C’est cette matière qui distingue un contenu réellement utile d’un texte générique.
En local, la visibilité compte parfois plus que le clic
L’analyse souligne aussi un changement important pour les entreprises locales ou les services de proximité.
Il y a encore peu de temps, la réussite SEO se mesurait surtout au clic. Avec les AI Overviews, ChatGPT ou Gemini, une entreprise peut être recommandée sans que l’utilisateur clique forcément vers son site. La visibilité devient donc un indicateur important, même si elle reste plus difficile à mesurer.
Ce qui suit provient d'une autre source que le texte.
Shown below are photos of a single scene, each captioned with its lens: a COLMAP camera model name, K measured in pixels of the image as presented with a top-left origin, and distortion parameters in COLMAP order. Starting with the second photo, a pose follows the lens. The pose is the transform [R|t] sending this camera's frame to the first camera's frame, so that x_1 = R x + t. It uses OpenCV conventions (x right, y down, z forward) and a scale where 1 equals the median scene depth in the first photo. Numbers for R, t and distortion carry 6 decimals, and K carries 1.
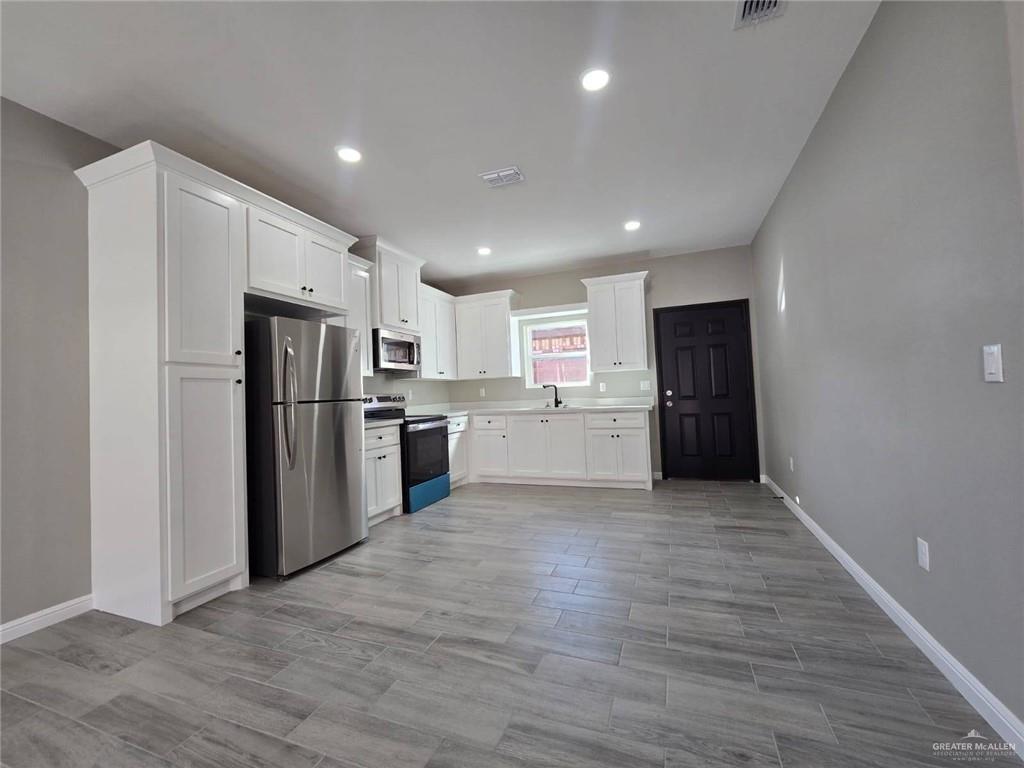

Nikki Garrison rappelle que cela rend le dialogue entre les équipes SEO et les parties prenantes encore plus important. Quand les métriques ne disent pas tout, il faut aussi regarder ce qui se passe côté activité, demandes entrantes et perception du marché.
À quoi ressemble un contenu vraiment utile
L’auteure propose plusieurs pistes concrètes.
D’abord, répondre aux questions complémentaires.
Si un internaute cherche un traitement pour une hernie discale, il peut aussi vouloir savoir combien de temps dure la récupération, quels symptômes doivent alerter, ou quand consulter.
Les People Also Ask peuvent aider à identifier ces questions.
Ensuite, structurer le contenu pour la lecture réelle.
Les visiteurs ne lisent pas toujours mot à mot. Ils cherchent souvent une réponse précise. Les titres, les listes, les paragraphes courts et les formulations directes aident à trouver l’information sans effort.
Nikki Garrison insiste aussi sur l’authenticité.
Un contenu utile n’a pas besoin de longues introductions ni de formulations génériques. Il doit répondre comme le ferait un professionnel face à une question concrète.
Si quelqu’un demande combien de temps il faut pour changer un chauffe-eau dans une maison des années 1950, la réponse doit aller droit au but.
Penser en “qui, quoi, comment”
L’analyse évoque aussi les triples sémantiques, ou “semantic triples”, une notion utilisée dans les discussions autour du SEO pour l’IA. L’idée est qu’une phrase utile clarifie qui fait quoi, pour qui ou dans quel contexte.
Par exemple :
- un plombier installe des chauffe-eau à Toulouse,
- une boulangerie prépare des gâteaux de mariage pour des couples.
Cette logique aide à structurer l’information, à réduire l’ambiguïté et à rendre le contenu plus compréhensible pour les moteurs comme pour les systèmes d’IA.
Elle rejoint les questions de base d’une stratégie éditoriale :
- à qui parle-t-on ?
- de quoi cette personne a-t-elle besoin ?
- comment peut-on lui répondre clairement ?
L’utilité reste l’avantage concurrentiel
Les évolutions liées à l’IA ne changent pas le but du SEO. Elles renforcent surtout l’exigence.
Les contenus superficiels, dérivés ou publiés uniquement pour occuper une requête auront plus de mal à émerger. À l’inverse, les contenus qui répondent clairement aux problèmes des internautes, avec de la profondeur, de l’expertise et une vraie lisibilité, restent les plus solides pour gagner en visibilité.